The migration is a volume modification, no snapshot dance, no detach:
aws ec2 modify-volume \
--volume-id vol-0abc123def456 \
--volume-type gp3 \
--iops 3000 \
--throughput 125
We baked it into the launch template so every new agent comes up gp3. Existing volumes got modified in a rolling batch over a maintenance window. p95 build duration on the affected cohort dropped from 9.2 minutes back to 4.1.
Trade-offs and limitations
gp3 isn't free of footguns. The default throughput is 125 MB/s, and if your workload is throughput-heavy rather than IOPS-heavy you'll need to bump that separately, because gp3 decouples the two. We left ours at 125 and it's fine, but I've seen teams forget and wonder why their big sequential reads didn't speed up.
modify-volume also has a cooldown. You can't modify the same volume again for 6 hours, so if you fat-finger the IOPS number you're waiting it out. Plan the values before you run it.
And this didn't make our agents infinitely fast. It removed an artificial cliff. If a build is genuinely I/O bound at 3000 IOPS, gp3 buys you headroom, not magic. The real long-term fix for us is shrinking what we write to disk per build, which is a slower piece of work.
Last thing. Burst credits exist on other AWS resources too, with different names and different cliffs. T-series instance CPU credits. NAT gateway.

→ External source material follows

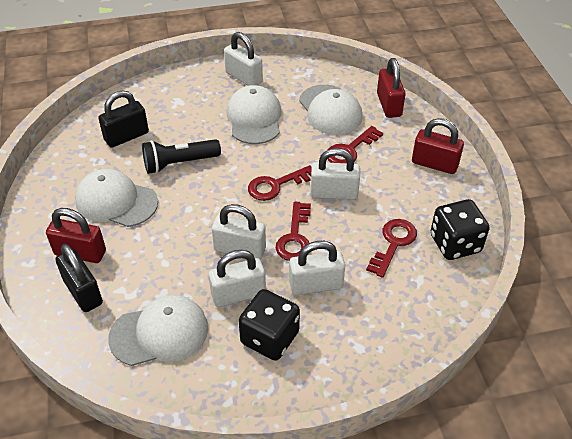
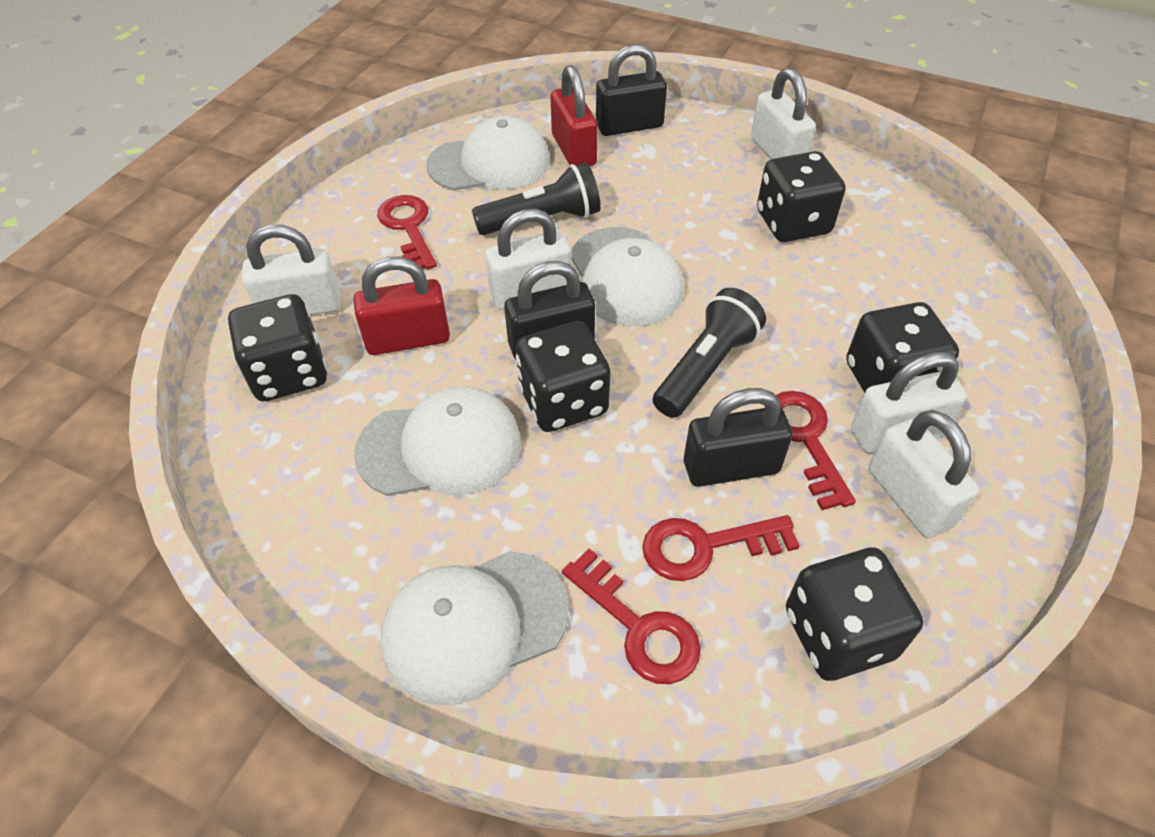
black dice: [238,289,300,361] [430,199,490,260] = 2 -> [228,294,327,401] [516,321,610,432] [757,151,846,242] [786,547,923,681] [846,302,959,393] = 5
black flashlight: [142,139,221,174] = 1 -> [472,163,601,235] [653,288,766,418] = 2
black padlock: [55,244,103,312] [98,90,149,148] = 2 -> [504,261,595,360] [596,44,667,136] [684,388,793,487] = 3
red padlock: [46,208,106,263] [377,58,406,118] [412,118,464,174] = 3 -> [354,257,450,355] [550,65,597,166] = 2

If you've got one burst-credit surprise in your stack, you've probably got more hiding.
Further Reading
- Amazon EBS volume types — the gp2 vs gp3 IOPS model in AWS's own words
- Monitoring EBS BurstBalance with CloudWatch — the metric we should've alarmed on
- Migrating gp2 to gp3 — the modify-volume path, no downtime
- Bifrost — the gateway we route LLM build steps through, handy for ruling provider latency in or out fast
-
iostat man page —
%utilandawaitare your friends when a disk is lying to you
She'll be right once you alarm on the bucket. Don't wait a week like I did.